Question regarding finding fixed field of extension This question was part of an assignment which i am solving of a university in which I am not  student.

Let $\alpha = {{2}^{1/5}} \in \mathbb{R}$ and e =  $exp([2\pi i]/S)$ . Let $K=\mathbb{Q}(\alpha e)$. Then pick Correct statements.

1 There exists a field automorphisms $\sigma$ of $\mathbb{C}$ such that $\sigma(K)= K$ and $\sigma \neq id$.


*There exists a field automorphisms $\sigma$ of $\mathbb{C}$ such that $\sigma(K) \neq  K$
3.For all field automorphisms $\sigma$ of K , $\sigma(\alpha e)=\alpha e$.
4 There exists a finite extension E  of $\mathbb{Q}$ such that $K\subseteq E$ and $\sigma (K) \subseteq E$for every field automorphism $\sigma$ of E.
I was confused what S is but then I took S as 5 to solve the problem as I really wanna learn how to do it. I think taking S doesn't makes sense.
I have proved 4 correct. But rest i am unable to do. They are related to finding field to K in $\mathbb{Q}$ and I am unable to find them . SO, can you please tell how to do that .
thank you !!
 A: I am sure that $S=5$, it is the most likely answer to that conundrum.
Note that $(\alpha e)^5=2$, so the minimal polynomial of this particular element is $x^5 - 2$ (shown irreducible by Eisenstein on the shifted polynomial) i.e. the extension $\mathbb Q(\alpha e)$ has degree $5$.
Furthermore, the other roots of $x^5-2$ are $\alpha,\alpha e^2,\alpha e^3$ and $\alpha e^4$.
The key ideas used in the proofs of all the above questions is : every automorphism sends a root of a polynomial, to another root of the same polynomial.

1
Suppose that $\sigma(K) = K$ and $\sigma \neq id$. Since $\sigma(\mathbb Q) = \mathbb Q$, we cannot have $\sigma(\alpha e) = \alpha e$ since the set fixed by $\sigma$ would then be the whole of $K$ , since it is a field containing $\mathbb Q$ and $\alpha e$.
Therefore, $\sigma(\alpha e) \neq \alpha e$, but it must be a root of $x^5-2=0$, hence is one of $e,\alpha e^2,\alpha e^3,\alpha e^4$. We show that none of these can belong in $K$.
Indeed, suppose that $\alpha e^n$ belongs in $K$ for $n \not \equiv 1 \mod 5$. Then, we know that $\alpha e \in K$, so taking the quotient, $e^l \in K$ for some $l$ not a multiple of $5$. By Bezout's lemma there is a $d$ with $dl \equiv 1 \mod 5$, so $(e^{l})^d = e^{ld} = e$ is also in $K$.
But then, $K$ is an extension of $\mathbb Q(e)$ so $[K:\mathbb Q]$ must be a multiple of $[\mathbb Q(e) : \mathbb Q]$. The former is $5$, and the latter is $4$, by the minimal polynomial of $e$ being $x^4+x^3+x^2+x+1$, so this is not true.
Consequently, no other root of $x^5-2$ belongs in $K$, therefore $\sigma(K) \neq K$ for any $\sigma \neq id$.

2
This one is pretty clear : any field homomorphism from $K$ is defined by what it does with $\alpha e$ because it always fixes the rational numbers.

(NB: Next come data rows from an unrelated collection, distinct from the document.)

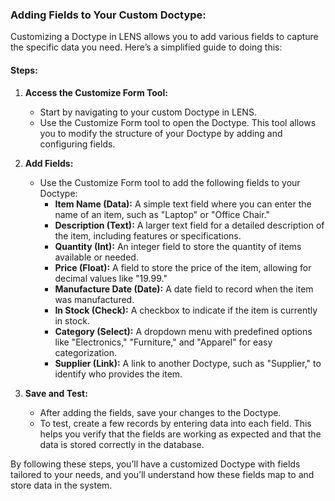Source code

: 


### **Adding Fields to Your Custom Doctype:**
Customizing a Doctype in LENS allows you to add various fields to capture the specific data you need. Here’s a simplified guide to doing this:

#### **Steps:**

1.  **Access the Customize Form Tool:**
    
    -   Start by navigating to your custom Doctype in LENS.
    -   Use the Customize Form tool to open the Doctype. This tool allows you to modify the structure of your Doctype by adding and configuring fields.
1.  **Add Fields:**
    
    -   Use the Customize Form tool to add the following fields to your Doctype:
        -   **Item Name (Data):** A simple text field where you can enter the name of an item, such as "Laptop" or "Office Chair."
        -   **Description (Text):** A larger text field for a detailed description of the item, including features or specifications.
        -   **Quantity (Int):** An integer field to store the quantity of items available or needed.
        -   **Price (Float):** A field to store the price of the item, allowing for decimal values like "19.99."
        -   **Manufacture Date (Date):** A date field to record when the item was manufactured.
        -   **In Stock (Check):** A checkbox to indicate if the item is currently in stock.
        -   **Category (Select):** A dropdown menu with predefined options like "Electronics," "Furniture," and "Apparel" for easy categorization.
        -   **Supplier (Link):** A link to another Doctype, such as "Supplier," to identify who provides the item.
2.  **Save and Test:**
    
    -   After adding the fields, save your changes to the Doctype.
    -   To test, create a few records by entering data into each field. This helps you verify that the fields are working as expected and that the data is stored correctly in the database.

By following these steps, you’ll have a customized Doctype with fields tailored to your needs, and you’ll understand how these fields map to and store data in the system.
<!--stackedit_data:
eyJoaXN0b3J5IjpbLTE1NTkxNDE2MzJdfQ==
-->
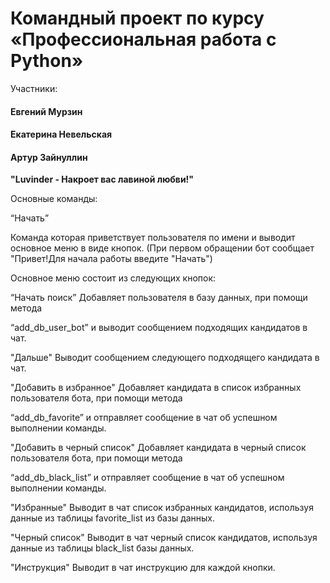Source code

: # Командный проект по курсу «Профессиональная работа с Python»

Участники:
#### Евгений Мурзин
#### Екатерина Невельская
#### Артур Зайнуллин

**"Luvinder - Накроет вас лавиной любви!"**


Основные команды:

“Начать”

Команда которая приветствует пользователя по имени и выводит основное меню в виде кнопок.
(При первом обращении бот сообщает "Привет!Для начала работы введите "Начать")



Основное меню состоит из следующих кнопок:

“Начать поиск”
Добавляет пользователя в базу данных, при помощи метода

“add_db_user_bot” и выводит сообщением подходящих кандидатов в чат.


"Дальше"
Выводит сообщением следующего подходящего кандидата в чат.


"Добавить в избранное"
Добавляет кандидата в список избранных пользователя бота, при помощи метода

“add_db_favorite” и отправляет сообщение в чат об успешном выполнении команды.


"Добавить в черный список"
Добавляет кандидата в черный список пользователя бота, при помощи метода

“add_db_black_list” и отправляет сообщение в чат об успешном выполнении команды.


"Избранные"
Выводит в чат список избранных кандидатов, используя данные из таблицы favorite_list из базы данных.


"Черный список"
Выводит в чат черный список кандидатов, используя данные из таблицы black_list базы данных.


"Инструкция"
Выводит в чат инструкцию для каждой кнопки.

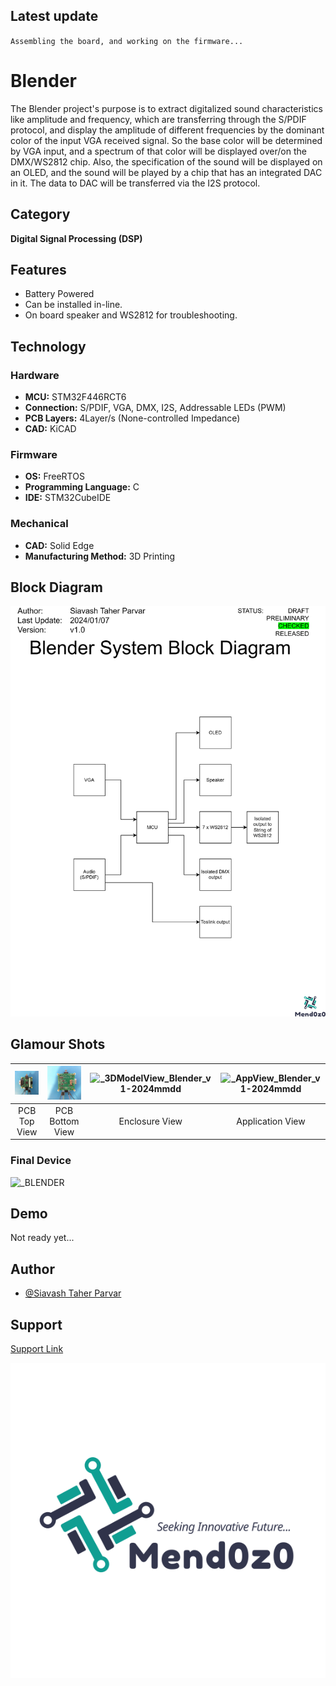 
## Latest update


``
Assembling the board, and working on the firmware...
``


# Blender

The Blender project's purpose is to extract digitalized sound characteristics like amplitude and frequency, which are transferring through the S/PDIF protocol, and display the amplitude of different frequencies by the dominant color of the input VGA received signal. So the base color will be determined by VGA input, and a spectrum of that color will be displayed over/on the DMX/WS2812 chip. Also, the specification of the sound will be displayed on an OLED, and the sound will be played by a chip that has an integrated DAC in it. The data to DAC will be transferred via the I2S protocol.

## Category

__Digital Signal Processing (DSP)__

## Features

- Battery Powered
- Can be installed in-line.
- On board speaker and WS2812 for troubleshooting.

## Technology

### Hardware

- **MCU:** STM32F446RCT6
- **Connection:** S/PDIF, VGA, DMX, I2S, Addressable LEDs (PWM)
- **PCB Layers:** 4Layer/s (None-controlled Impedance)
- **CAD:** KiCAD

### Firmware

- **OS:** FreeRTOS
- **Programming Language:** C
- **IDE:** STM32CubeIDE

### Mechanical

- **CAD:** Solid Edge
- **Manufacturing Method:** 3D Printing

## Block Diagram

![SystemDesign](https://github.com/mend0z0/Blender/blob/main/Document/Block%20Diagrams/_FBD_SYS_Blender_v1.0.svg)

## Glamour Shots

| ![_ASMView_Top](https://github.com/mend0z0/Blender/blob/main/Document/Tests/Assembled%20Hardware/Assembled%20PCB/_ASMView_Top_Blender_v1.0.jpeg) | ![_ASMView_Bottom](https://github.com/mend0z0/Blender/blob/main/Document/Tests/Assembled%20Hardware/Assembled%20PCB/_ASMView_Bottom_Blender_v1.0.jpeg) | ![_3DModelView_Blender_v1-2024mmdd](https://github.com/mend0z0) | ![_AppView_Blender_v1-2024mmdd](https://github.com/mend0z0) |
|:--:| :--:| :--:| :--: |
| PCB Top View | PCB Bottom View | Enclosure View | Application View |


### Final Device

![_BLENDER](https://github.com/mend0z0)


## Demo

Not ready yet...

## Author

- [@Siavash Taher Parvar](https://www.linkedin.com/in/mend0z0)


## Support

[Support Link](https://github.com/sponsors/mend0z0)

![Logo](https://github.com/mend0z0/Blender/blob/main/LOGO.png)



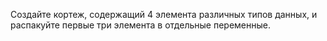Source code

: Создайте кортеж, содержащий 4 элемента различных типов данных, и распакуйте первые три элемента в отдельные переменные.
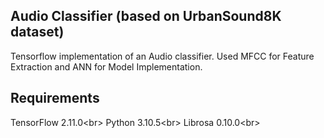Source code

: 
## Audio Classifier (based on UrbanSound8K dataset)
Tensorflow implementation of an Audio classifier. Used MFCC for Feature Extraction and ANN for Model Implementation.

## Requirements
TensorFlow 2.11.0<br\>
Python 3.10.5<br\>
Librosa 0.10.0<br\>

So simply define $\sigma : K \to \mathbb Q(\alpha)$ by $\alpha e \to \alpha$. This is well defined and extends to $\mathbb C$, via fixing all other elements of $\mathbb C$, and this qualifies as an automorphism of $\mathbb C$ which sends $K$ to a field not equal to $K$.

3
The image of $\sigma : K \to \mathbb C$ must contain a root of $x^5-2 = 0$. If the image equals $K$ then this root can only be $\alpha e$ as shown in part $1$. Consequently $\sigma(\alpha e) = \alpha e$.

4
This one is easy : consider the field consisting of all roots of $x^5-2 = 0$ i.e. $K(\alpha,\alpha e,\alpha e^2,\alpha e^3,\alpha e^4)$. Any automorphism must send $\alpha e$ to a root of $x^5-2 = 0$ but this extension contains all the roots, so it will contain the image of $K$ under any automorphism of $\mathbb C$.